Here's what that might look like.

But here is where I ran into a problem.   I can also do THIS in a Here-String.

$Stuff=@"
$($FirstName.Substring(0,4)) is the first Four letters of your First Name.
"@

So when you see $() in a String it's say "Run this code and the output of this will be injected into the string...."

This works fine if the output is a pure string.   But what if you have some really cool stuff like Event logs,  content from Active Directory or anything that's output is a pinch more than a String.

Initially if you do this.

$Output=@"
Woohoo!  Check out my cool event logs!
$(Get-EventLog -logname System -newest 15)
"

You end up with this mess.

That's because a Here-String (just like a regular String object) can ONLY deal with "String" data and this is a .NET Object that was produced by Get-EventLog.
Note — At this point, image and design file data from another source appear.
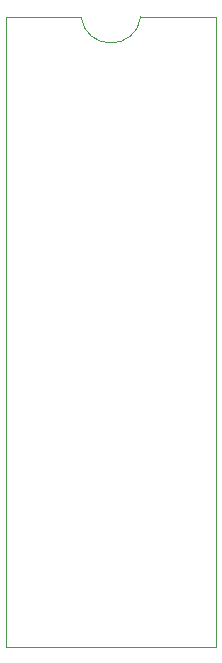
<source format=gbr>
%TF.GenerationSoftware,KiCad,Pcbnew,6.0.2-378541a8eb~116~ubuntu21.10.1*%
%TF.CreationDate,2022-02-13T12:51:08+01:00*%
%TF.ProjectId,QL_IC24,514c5f49-4332-4342-9e6b-696361645f70,00*%
%TF.SameCoordinates,Original*%
%TF.FileFunction,Profile,NP*%
%FSLAX46Y46*%
G04 Gerber Fmt 4.6, Leading zero omitted, Abs format (unit mm)*
G04 Created by KiCad (PCBNEW 6.0.2-378541a8eb~116~ubuntu21.10.1) date 2022-02-13 12:51:08*
%MOMM*%
%LPD*%
G01*
G04 APERTURE LIST*
%TA.AperFunction,Profile*%
%ADD10C,0.100000*%
%TD*%
G04 APERTURE END LIST*
D10*
X130810000Y-119380000D02*
X130810000Y-66040000D01*
X119380000Y-66040000D02*
G75*
G03*
X124460000Y-66040000I2540000J332721D01*
G01*
X119380000Y-66040000D02*
X113030000Y-66040000D01*
X113030000Y-66040000D02*
X113030000Y-119380000D01*
X130810000Y-66040000D02*
X124460000Y-66040000D01*
X113030000Y-119380000D02*
X130810000Y-119380000D01*
M02*

</source>
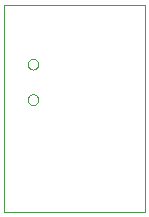
<source format=gko>
G75*
%MOIN*%
%OFA0B0*%
%FSLAX24Y24*%
%IPPOS*%
%LPD*%
%AMOC8*
5,1,8,0,0,1.08239X$1,22.5*
%
%ADD10C,0.0000*%
D10*
X000123Y000103D02*
X000123Y006993D01*
X004847Y006993D01*
X004847Y000103D01*
X000123Y000103D01*
X000930Y003843D02*
X000932Y003869D01*
X000938Y003895D01*
X000948Y003920D01*
X000961Y003943D01*
X000977Y003963D01*
X000997Y003981D01*
X001019Y003996D01*
X001042Y004008D01*
X001068Y004016D01*
X001094Y004020D01*
X001120Y004020D01*
X001146Y004016D01*
X001172Y004008D01*
X001196Y003996D01*
X001217Y003981D01*
X001237Y003963D01*
X001253Y003943D01*
X001266Y003920D01*
X001276Y003895D01*
X001282Y003869D01*
X001284Y003843D01*
X001282Y003817D01*
X001276Y003791D01*
X001266Y003766D01*
X001253Y003743D01*
X001237Y003723D01*
X001217Y003705D01*
X001195Y003690D01*
X001172Y003678D01*
X001146Y003670D01*
X001120Y003666D01*
X001094Y003666D01*
X001068Y003670D01*
X001042Y003678D01*
X001018Y003690D01*
X000997Y003705D01*
X000977Y003723D01*
X000961Y003743D01*
X000948Y003766D01*
X000938Y003791D01*
X000932Y003817D01*
X000930Y003843D01*
X000930Y005024D02*
X000932Y005050D01*
X000938Y005076D01*
X000948Y005101D01*
X000961Y005124D01*
X000977Y005144D01*
X000997Y005162D01*
X001019Y005177D01*
X001042Y005189D01*
X001068Y005197D01*
X001094Y005201D01*
X001120Y005201D01*
X001146Y005197D01*
X001172Y005189D01*
X001196Y005177D01*
X001217Y005162D01*
X001237Y005144D01*
X001253Y005124D01*
X001266Y005101D01*
X001276Y005076D01*
X001282Y005050D01*
X001284Y005024D01*
X001282Y004998D01*
X001276Y004972D01*
X001266Y004947D01*
X001253Y004924D01*
X001237Y004904D01*
X001217Y004886D01*
X001195Y004871D01*
X001172Y004859D01*
X001146Y004851D01*
X001120Y004847D01*
X001094Y004847D01*
X001068Y004851D01*
X001042Y004859D01*
X001018Y004871D01*
X000997Y004886D01*
X000977Y004904D01*
X000961Y004924D01*
X000948Y004947D01*
X000938Y004972D01*
X000932Y004998D01*
X000930Y005024D01*
M02*

</source>
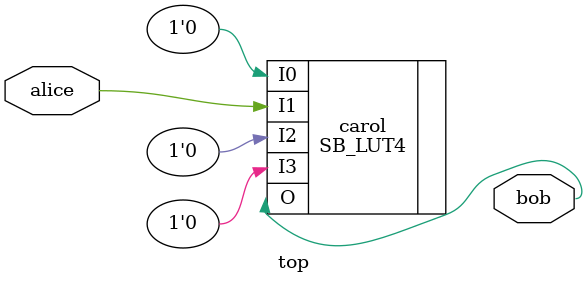
<source format=v>
module top(input alice, output bob);
	(* syn_noprune *)
	SB_LUT4 #(
		.LUT_INIT(16'b1010_1010_1010_1010)
	) carol (
		.I0(1'b0),
		.I1(alice),
		.I2(1'b0),
		.I3(1'b0),
		.O(bob)
	);
endmodule

</source>
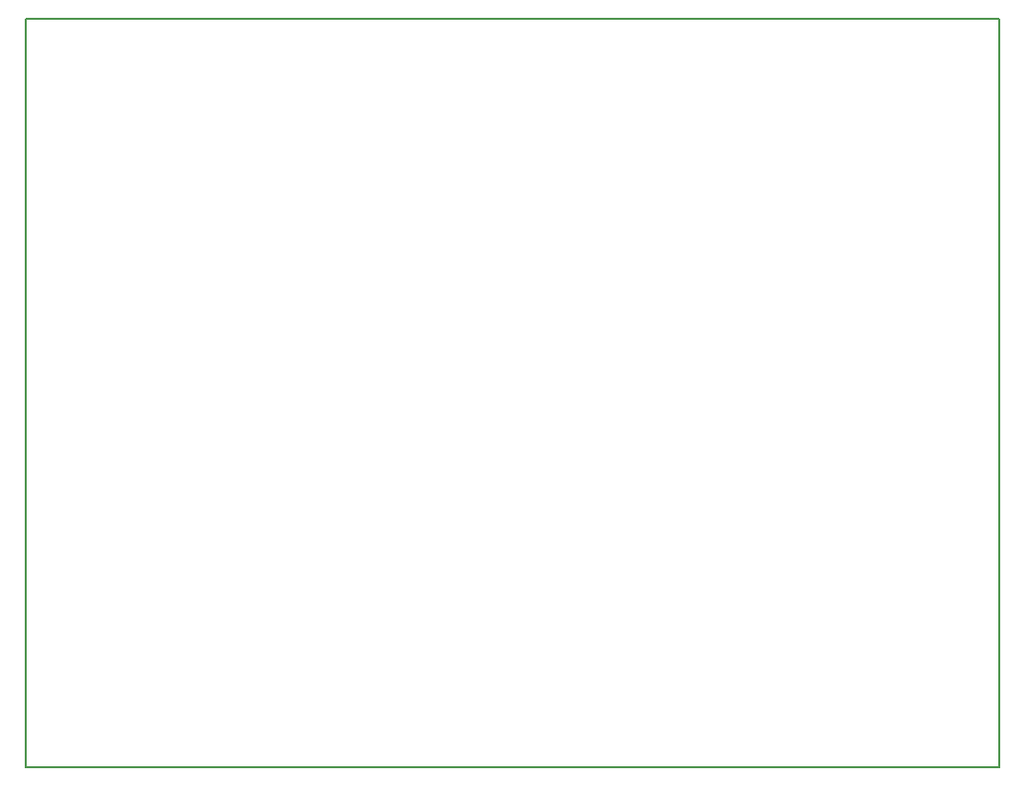
<source format=gbr>
G04 #@! TF.GenerationSoftware,KiCad,Pcbnew,5.0.2-bee76a0~70~ubuntu18.04.1*
G04 #@! TF.CreationDate,2019-11-23T09:34:29-08:00*
G04 #@! TF.ProjectId,BaseBoard,42617365-426f-4617-9264-2e6b69636164,rev?*
G04 #@! TF.SameCoordinates,Original*
G04 #@! TF.FileFunction,Profile,NP*
%FSLAX46Y46*%
G04 Gerber Fmt 4.6, Leading zero omitted, Abs format (unit mm)*
G04 Created by KiCad (PCBNEW 5.0.2-bee76a0~70~ubuntu18.04.1) date Sat 23 Nov 2019 09:34:29 AM PST*
%MOMM*%
%LPD*%
G01*
G04 APERTURE LIST*
%ADD10C,0.150000*%
G04 APERTURE END LIST*
D10*
X205750000Y-63750000D02*
X211000000Y-63750000D01*
X211000000Y-127750000D02*
X211000000Y-63750000D01*
X127750000Y-127750000D02*
X211000000Y-127750000D01*
X127750000Y-125000000D02*
X127750000Y-127750000D01*
X127750000Y-63750000D02*
X127750000Y-64000000D01*
X205750000Y-63750000D02*
X127750000Y-63750000D01*
X127750000Y-64000000D02*
X127750000Y-125000000D01*
M02*

</source>
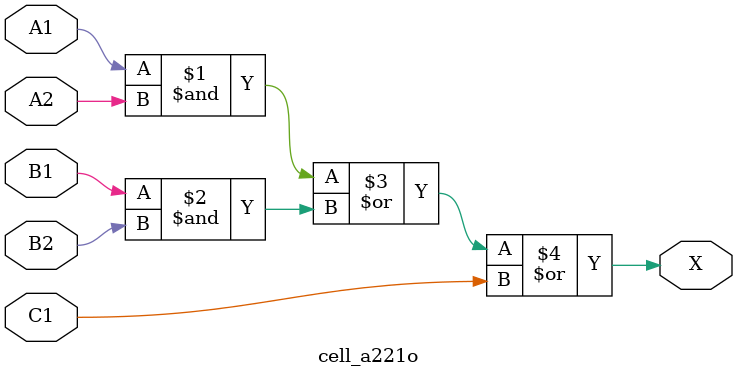
<source format=v>
`timescale 1ps/1ps
module cell_a221o
(
    input wire A1,
    input wire A2,
    input wire B1,
    input wire B2,
    input wire C1,
    output wire X
);
    assign X = ((A1 & A2) | (B1 & B2) | C1);
endmodule

</source>
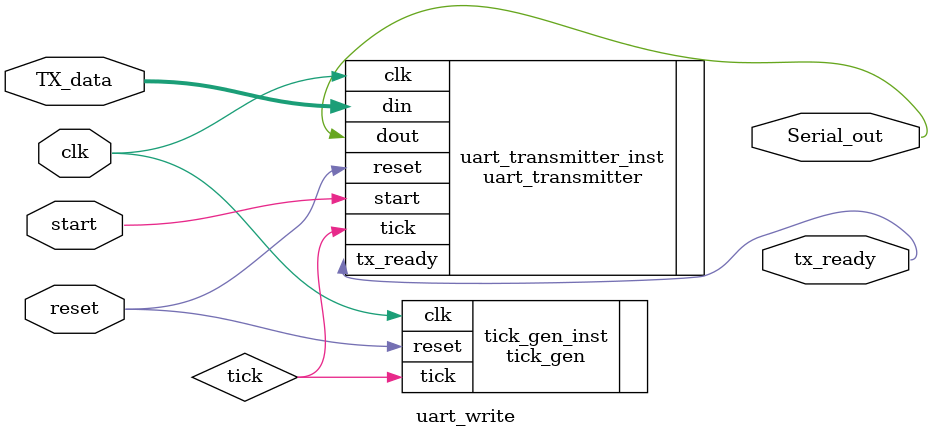
<source format=v>

module uart_write(
    input clk,
    input reset,
    input start,
    input [7:0] TX_data,
    output tx_ready,
    output Serial_out
    );
parameter baudrate = 9600 ;
parameter freq = 50000000 ;
wire tick;
uart_transmitter uart_transmitter_inst (
    .clk(clk), 
    .reset(reset), 
    .tick(tick), 
    .start(start), 
    .din(TX_data), 
    .tx_ready(tx_ready), 
    .dout(Serial_out)
    );
tick_gen#(freq/baudrate) tick_gen_inst (
    .reset(reset), 
    .clk(clk), 
    .tick(tick)
    );

endmodule

</source>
So you just need to help it all.   You can (in most cases!) Convert that into something perfectly useful by piping the results into an OUT-String Cmdlet.

$Output=@"
Woohoo!  Check out my cool event logs!
$(Get-EventLog -logname System -newest 15| Out-String)
"

Now you'll get something much more useful like below!

This is not just isolated to Here-Strings but regular strings as well.   But the same trick works both ways.  Neat eh?

Just a little something fun I thought I'd share out today!

Cheers all and remember, the Power of Shell is in YOU!